Excellence des exclus

Souvent, l'exigence à laquelle une personne s'oblige est proportionnelle au sentiment de sa propre surveillance que lui inspire un cadre où chacun de ses gestes et mots risque d'être inspecté à son détriment. La pression omniprésente et constante de tous ces potentiels « témoins à charge » qui l'environnent induit une discipline où nulle erreur n'est permise, et où la menace perpétuelle pèse avec rigueur sur celui qui est contraint de se diriger avec exactitude. L'enjeu personnel d'un tel soin n'est pas juste une recherche décorative d'exemplarité ou de gloire, mais la liberté voire la vie : c'est pour sa sécurité qu'il ne doit jamais faillir. Il ne faut pas s'étonner qu'en Europe les Juifs furent en général des êtres d'excellence : ils n'en avaient guère le choix, ils craignaient le commandement tacite d'une société qui ne les tolérait qu'impeccables, et ne se permettant pas une détente qu'on leur aurait durement reprochée, ils étaient bons parce qu'au moindre signe d'un défaut chacun était prêt à les pourchasser hors de proportion. Une sévérité individuelle, issue d'une austérité collective, devient le mode de conduite de celui pour qui le contrôle de soi est une condition de la tranquillité personnelle, voilà pourquoi foncièrement, en dépit de l'injustice, toute discrimination améliore celui qui en pâtit, le forçant à réaliser parmi ses dominateurs une maîtrise irréprochable. Mais on trouve au même niveau de contenance les artistes controversés qui se tiennent sur une ligne proche de l'illégalité périlleuse où, faute de vouloir renier leurs opinions, ils se savent continuellement près de subir des poursuites, ce qui leur impose une compétence élevée, comme un Dieudonné dont les spectacles démontrent une tenue qui relève du théâtre de composition davantage que du simple amuseur.
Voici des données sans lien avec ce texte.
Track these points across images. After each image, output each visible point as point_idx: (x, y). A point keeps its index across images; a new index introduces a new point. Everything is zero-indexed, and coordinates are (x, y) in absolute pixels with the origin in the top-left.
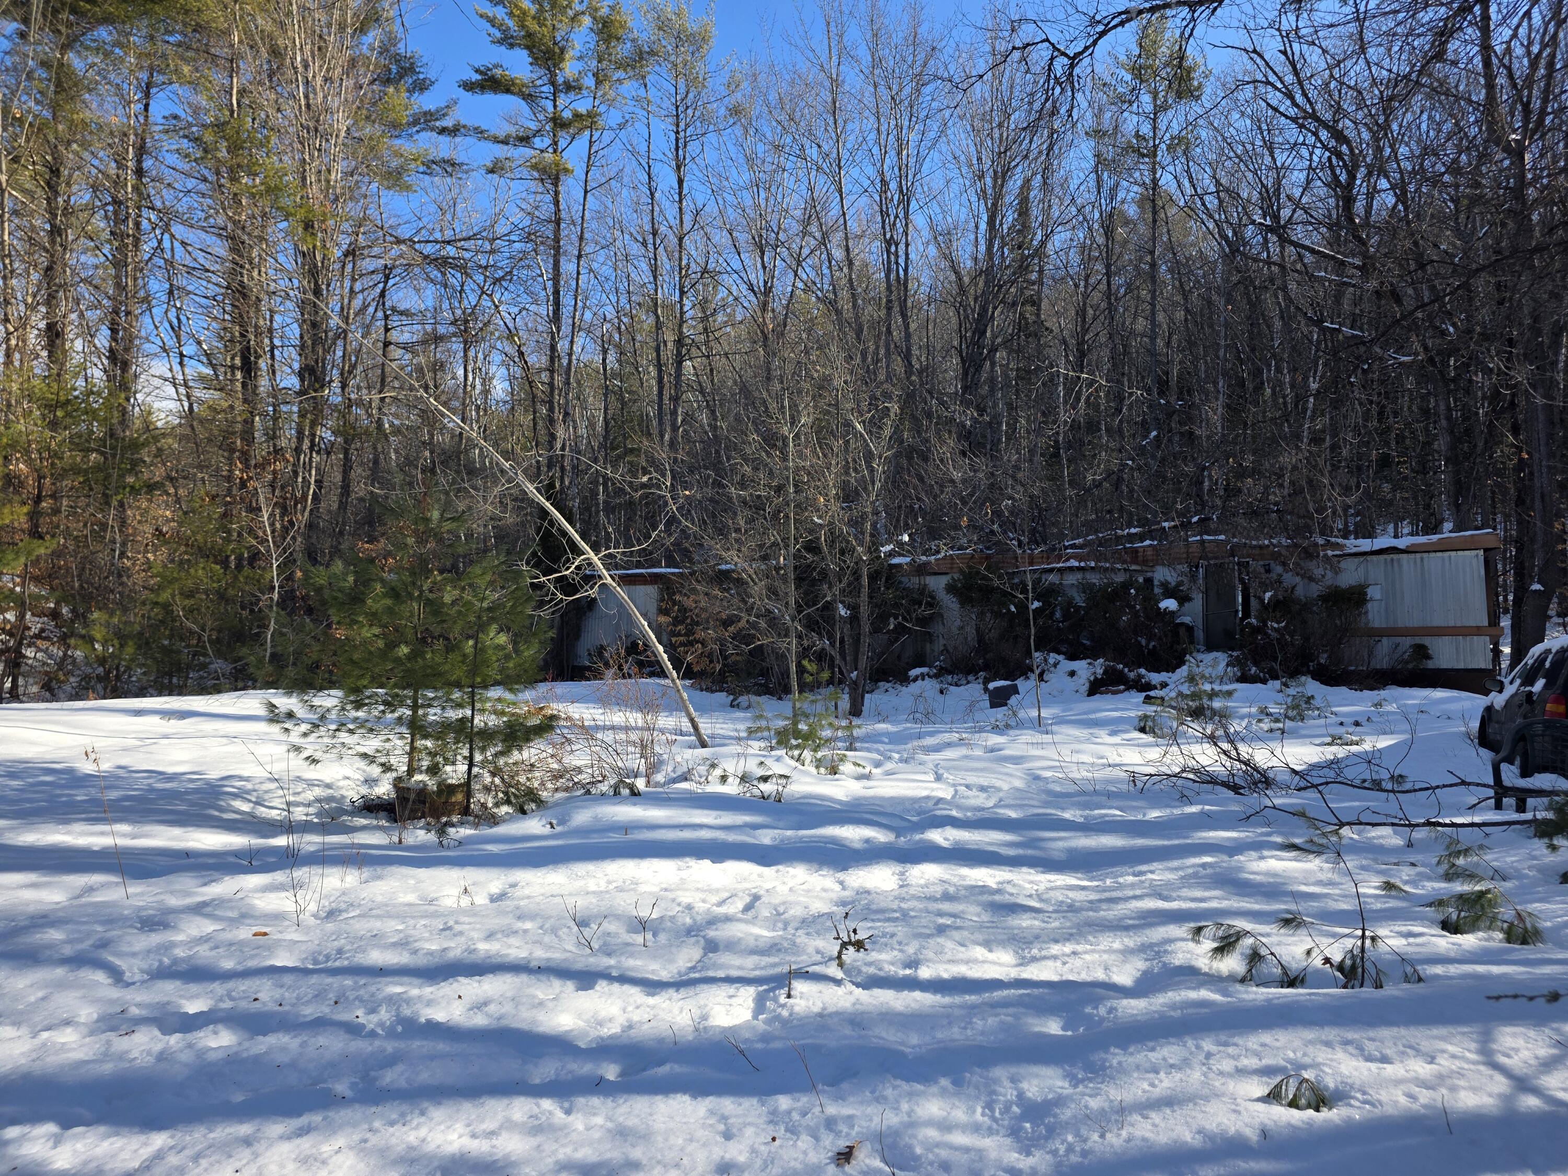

J'ose dire que le harcèlement contre le Juif historique exerça une influence comparable, sinon identique, à celui contre l'antisémite actuel qui n'a pas d'autre choix que de se préparer impeccablement au tracas de la foule – qu'on voie avec quel esprit les polémistes habitués, des Zemmour ou Mélenchon, ont appris à leurs dépens à user du verbe et à prévenir les assauts, à maintenir leurs vigilances et à parfaire leurs prestations.

De tous temps, le paria est le supérieur tant que seul son travail le défend de l'opprobre : accordez-lui un soutien, une défense, un prétexte, et il déchoit de force et devient commun, pire encore si vous lui confiez du pouvoir en raison de sa minorité. Il ne faut à l'excellence aucune excuse aux erreurs si elle veut se conserver au sommet, c'est la raison pour laquelle toute société de caste comme la nôtre ne porte à sa tête que des négligents et des faillis, ou vertueux seulement par conviction plutôt que par nécessité, parce que des facilitations et sympathies y autorisent et atténuent la faute. L'exigence s'entretient par la peur de responsabilités lourdes en cas d'échec, même par l'appréhension de la plus inique punition pour une peccadille. C'est en quoi il y a du bon à être pourchassé par des meutes visibles : les aboyeurs constituent un troupeau vil et qui stagne, tandis que leur proie doit développer un moyen de défense et rivaliser d'habileté ; ainsi sa chair reste-t-elle coriace et presque impénétrable tant qu'elle se sait sous la menace des crocs qui veulent l'entamer.